The immunisation coverage for the HPV-immunisation is 56% for the cohort girls born 1997. This represents a small increase in coverage compared to the immunisation coverage of the cohorts who were born between 1993 and 1996 and who were vaccinated during the so-called catch-up campaign (52.3%).
Important events in 2012 One of the remarkable events during this year was a severe pertussis-epidemic, with over one and a half times as many cases as in the previous peak-year of 2008. Furthermore, there was an ongoing severe mumps-epidemic. These epidemics have been monitored closely and continuously by the NIP.
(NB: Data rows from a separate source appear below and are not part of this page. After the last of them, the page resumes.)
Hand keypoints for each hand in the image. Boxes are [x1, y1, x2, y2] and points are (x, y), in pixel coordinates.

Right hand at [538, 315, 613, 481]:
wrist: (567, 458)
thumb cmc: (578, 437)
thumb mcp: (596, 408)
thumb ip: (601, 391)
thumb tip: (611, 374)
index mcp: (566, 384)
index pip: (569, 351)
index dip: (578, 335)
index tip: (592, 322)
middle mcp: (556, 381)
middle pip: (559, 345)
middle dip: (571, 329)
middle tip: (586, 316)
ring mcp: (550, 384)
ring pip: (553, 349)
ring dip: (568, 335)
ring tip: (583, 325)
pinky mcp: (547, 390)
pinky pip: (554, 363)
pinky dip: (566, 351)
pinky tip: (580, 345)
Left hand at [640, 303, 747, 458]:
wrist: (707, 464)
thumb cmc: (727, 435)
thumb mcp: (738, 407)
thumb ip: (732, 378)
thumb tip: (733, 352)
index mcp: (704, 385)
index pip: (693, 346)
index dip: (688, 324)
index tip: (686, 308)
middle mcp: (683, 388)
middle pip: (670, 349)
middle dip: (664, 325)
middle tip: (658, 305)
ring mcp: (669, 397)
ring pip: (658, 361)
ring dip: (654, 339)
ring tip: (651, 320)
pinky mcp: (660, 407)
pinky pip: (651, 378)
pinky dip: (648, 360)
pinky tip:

Since 2012, talks have been going on between the NIP and colleagues in Bonaire, St. Eustatius and Saba. That year the Health Council had recommended that the NIP be expanded to include the Caribbean Netherlands. These islands are now being looked at to see whether a NIP similar to the one in the Netherlands can be offered, or whether specific adaptations are required. Organisation of the immunisation administration is included in this discussion.
Surveillance and research This year, research has been done to assess different schedules of immunisation against pneumococcal infection, in order to assess whether children remain sufficiently protected with fewer vaccinations. Results are expected in 2013. Furthermore, research is being done to try and understand why the public either do or do not want to be vaccinated.